==== 本文

1,100枚の曲面ガラスを使用した現代的な外壁と伝統的な赤いレンガ造りの外観を組合わせた、新旧のコントラストが印象的です。

曲面ガラスは、空、外光、水を動的に反射させるために使用されているのだとか。

引用:Archinect

また、手彫りで凹凸をつけたという約1万枚もの石膏ボードを使った洞窟のようなコンサートホールは、著名指揮者たちも絶賛する音響空間ですので、音楽ファンにも見逃せません。

新旧建築の隙間のような空間は、360度街が見渡せる無料展望台になってるので誰でも利用可。

地上から展望台へと続く、「宇宙船の中!?」のような趣向のエスカレーターもユニークですよ。

 

1111 リンカーンロード / 1111 LINCOLN ROAD (2010年)

引用:Archute

アメリカ、マイアミの駐車場+複合施設(300台分の駐車場をメインに、店舗や住居も入った多目的スペース)。

批評家たちから「世界で一番美しい駐車場」と言われてます。このコンクリート構造の建物は、駐車場とは思えないほどスタイリッシュなデザインが特徴的。

階層によって高さも異なり、壁も極限まで取り払われ、柱は台形型、機能性を重視するはずの階段さえも広く鋭角的にと、独創的な建築ディティールがあちこちに見られます。

その美しすぎる佇まいから、アートイベントショーやファッション撮影に使用されたり、”歩いて”「駐車場詣で」に訪れる観光客も後をたたないのだとか。一見の価値あり、です。

 

56 レオナード /56 LEONARD (2017年)

引用:ArchDaily

ニューヨークのトライベッカ地区にある、集合住宅型のガラス張り超高層ビル(60階建て高さ約250メートル)。

積み重なった階層が側面から不規則にボコボコと突き出る特徴的なシルエットから、「ジェンガビル」と呼ばれています。

この各階のズレでできるスペースは、部屋ごとの屋外テラスへと活用されているのだとか。

また、エントランスにも注目を。この外部構造と一体化した「巨大な金属製のマメ?」のようなモニュメントは、有名彫刻家アニッシュ・カプーアによる世界初のパブリックアートです。

実は予算削減のためデザイン変更があったそうなのですが、より複雑で奇抜だったというオリジナルプランで見てみたかった気もしませんか?

 

ヴィトラハウス Vitrahaus (2010年)

 

引用:Architecture Lab

ドイツ、ヴィトラキャンパス内にあるショールーム。

積み木を無造作に重ねたような建物は、12棟の切妻家屋を多方向に5層に重ねた複雑な構成となっており、実際に何階建てなのか検討もつかないユニークな外観。

重ねられた5角形の各家屋は切口部分は全面ガラスになっており、場所によって微妙に違います。

外側からみた積み重ねという構造は、その複雑さを内部空間でうまく利用しているのも印象的です。

階ごとにコンセプトが違うので(壁、天井、床すべて)、色んな場所を訪れているような気になるのですが、導線に独特な階段を使ったりして、それぞれの空間を見事につなげています。

内観を終えて外観を見上げると、「ちゃんとひとつの建築物なんだ」と不思議な感覚になるかも。

========

> _解くべき課題_
**a)** 本文について、次の問いに答えてください。
(i) 1111 リンカーンロードは何台分の駐車場をメインとしているか。
(ii) 56 レオナードは何階建てか。
(iii) ヴィトラハウスは何棟の切妻家屋を何層に重ねた構成か。
**b)** 本文の「1,100枚の曲面ガラスを使」から「音楽ファンにも見逃せません。」までの部分を、一字も変えずに書き写すこと。

==== 提供された情報

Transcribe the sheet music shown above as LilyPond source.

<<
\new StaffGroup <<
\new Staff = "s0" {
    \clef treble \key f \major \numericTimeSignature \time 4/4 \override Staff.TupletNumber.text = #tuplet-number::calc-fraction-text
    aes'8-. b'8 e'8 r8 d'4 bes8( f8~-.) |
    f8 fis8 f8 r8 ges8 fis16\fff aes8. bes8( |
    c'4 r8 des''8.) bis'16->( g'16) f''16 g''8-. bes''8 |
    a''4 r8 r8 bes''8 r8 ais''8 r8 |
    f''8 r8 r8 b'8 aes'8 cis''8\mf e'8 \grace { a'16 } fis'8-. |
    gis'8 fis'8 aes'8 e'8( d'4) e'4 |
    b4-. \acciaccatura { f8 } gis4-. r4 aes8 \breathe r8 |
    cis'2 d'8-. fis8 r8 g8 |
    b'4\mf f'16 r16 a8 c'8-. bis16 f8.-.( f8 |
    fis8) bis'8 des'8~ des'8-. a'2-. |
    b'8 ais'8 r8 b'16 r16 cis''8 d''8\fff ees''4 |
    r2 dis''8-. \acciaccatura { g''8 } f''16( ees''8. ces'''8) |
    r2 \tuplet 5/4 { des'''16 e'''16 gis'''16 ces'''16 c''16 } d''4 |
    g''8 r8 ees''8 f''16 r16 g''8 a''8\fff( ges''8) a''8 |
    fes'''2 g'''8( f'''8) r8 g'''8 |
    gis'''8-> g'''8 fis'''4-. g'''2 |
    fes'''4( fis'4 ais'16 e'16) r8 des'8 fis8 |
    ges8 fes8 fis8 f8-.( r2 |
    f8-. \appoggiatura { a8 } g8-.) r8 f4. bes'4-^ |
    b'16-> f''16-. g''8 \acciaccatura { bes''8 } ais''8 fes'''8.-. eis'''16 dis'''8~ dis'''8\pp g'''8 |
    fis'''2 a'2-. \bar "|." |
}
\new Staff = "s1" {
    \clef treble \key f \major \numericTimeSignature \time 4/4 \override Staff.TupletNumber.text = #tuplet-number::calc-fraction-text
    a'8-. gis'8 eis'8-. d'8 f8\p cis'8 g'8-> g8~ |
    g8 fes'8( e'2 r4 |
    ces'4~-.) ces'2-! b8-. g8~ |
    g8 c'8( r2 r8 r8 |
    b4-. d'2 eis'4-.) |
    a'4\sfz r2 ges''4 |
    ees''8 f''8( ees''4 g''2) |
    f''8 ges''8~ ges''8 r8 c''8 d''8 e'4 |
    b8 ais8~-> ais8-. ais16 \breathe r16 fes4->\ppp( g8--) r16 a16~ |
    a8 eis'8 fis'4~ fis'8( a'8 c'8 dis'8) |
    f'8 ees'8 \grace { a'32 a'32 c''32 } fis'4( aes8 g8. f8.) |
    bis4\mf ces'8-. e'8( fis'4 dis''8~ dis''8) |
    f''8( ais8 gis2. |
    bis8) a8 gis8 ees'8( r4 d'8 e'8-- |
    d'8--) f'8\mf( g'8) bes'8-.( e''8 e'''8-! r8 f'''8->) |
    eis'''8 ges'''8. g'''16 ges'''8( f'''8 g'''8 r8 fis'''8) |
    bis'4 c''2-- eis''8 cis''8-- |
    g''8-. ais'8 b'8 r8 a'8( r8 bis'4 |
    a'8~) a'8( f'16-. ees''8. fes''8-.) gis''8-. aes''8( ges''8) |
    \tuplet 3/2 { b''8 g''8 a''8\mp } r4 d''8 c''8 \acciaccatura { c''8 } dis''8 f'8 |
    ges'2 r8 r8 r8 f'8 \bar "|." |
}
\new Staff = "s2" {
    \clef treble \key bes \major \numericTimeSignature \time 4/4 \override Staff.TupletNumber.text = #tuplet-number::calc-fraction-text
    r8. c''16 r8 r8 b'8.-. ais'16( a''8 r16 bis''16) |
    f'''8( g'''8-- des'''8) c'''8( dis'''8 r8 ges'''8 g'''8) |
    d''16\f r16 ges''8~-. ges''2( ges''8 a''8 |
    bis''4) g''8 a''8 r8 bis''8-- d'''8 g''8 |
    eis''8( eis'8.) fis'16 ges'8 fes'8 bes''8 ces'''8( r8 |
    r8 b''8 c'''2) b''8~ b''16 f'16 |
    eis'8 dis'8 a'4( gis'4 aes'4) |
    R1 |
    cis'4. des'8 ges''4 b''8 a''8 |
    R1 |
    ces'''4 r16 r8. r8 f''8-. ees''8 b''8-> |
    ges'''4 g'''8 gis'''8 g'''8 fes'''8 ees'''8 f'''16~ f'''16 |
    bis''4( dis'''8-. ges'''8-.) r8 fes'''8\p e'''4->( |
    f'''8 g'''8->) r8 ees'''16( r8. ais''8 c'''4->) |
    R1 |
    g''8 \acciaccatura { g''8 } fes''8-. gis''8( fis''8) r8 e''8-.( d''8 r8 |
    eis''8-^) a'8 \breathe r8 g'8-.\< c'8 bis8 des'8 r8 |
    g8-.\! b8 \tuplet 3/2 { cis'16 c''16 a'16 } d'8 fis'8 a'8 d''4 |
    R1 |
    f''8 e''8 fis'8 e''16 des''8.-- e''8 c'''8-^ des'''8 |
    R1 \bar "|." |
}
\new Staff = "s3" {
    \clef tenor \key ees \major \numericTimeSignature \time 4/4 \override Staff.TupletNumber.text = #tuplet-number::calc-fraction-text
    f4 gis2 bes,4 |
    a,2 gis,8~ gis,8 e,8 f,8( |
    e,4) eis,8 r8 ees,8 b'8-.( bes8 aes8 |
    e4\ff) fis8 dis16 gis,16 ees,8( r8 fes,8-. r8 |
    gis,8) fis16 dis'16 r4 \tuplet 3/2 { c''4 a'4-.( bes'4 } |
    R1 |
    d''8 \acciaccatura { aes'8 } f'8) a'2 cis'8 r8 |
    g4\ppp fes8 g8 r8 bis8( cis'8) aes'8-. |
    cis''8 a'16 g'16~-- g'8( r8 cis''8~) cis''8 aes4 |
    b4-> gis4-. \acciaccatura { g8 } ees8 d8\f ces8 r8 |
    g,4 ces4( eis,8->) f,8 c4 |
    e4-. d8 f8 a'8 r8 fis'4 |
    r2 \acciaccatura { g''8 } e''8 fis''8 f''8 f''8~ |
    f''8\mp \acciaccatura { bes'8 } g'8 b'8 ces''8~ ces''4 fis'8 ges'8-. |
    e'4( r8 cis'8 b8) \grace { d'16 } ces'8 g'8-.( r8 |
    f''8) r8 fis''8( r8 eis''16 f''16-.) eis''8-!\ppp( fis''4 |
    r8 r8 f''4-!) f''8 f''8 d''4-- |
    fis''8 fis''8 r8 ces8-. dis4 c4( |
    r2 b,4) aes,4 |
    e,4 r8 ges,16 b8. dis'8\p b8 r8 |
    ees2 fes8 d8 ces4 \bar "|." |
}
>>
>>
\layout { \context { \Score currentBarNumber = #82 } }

========

> _各課題の解答_
**a)**
(i) 300台分
(ii) 60階建て
(iii) 12棟を5層

**b)**
1,100枚の曲面ガラスを使用した現代的な外壁と伝統的な赤いレンガ造りの外観を組合わせた、新旧のコントラストが印象的です。

曲面ガラスは、空、外光、水を動的に反射させるために使用されているのだとか。

引用:Archinect

また、手彫りで凹凸をつけたという約1万枚もの石膏ボードを使った洞窟のようなコンサートホールは、著名指揮者たちも絶賛する音響空間ですので、音楽ファンにも見逃せません。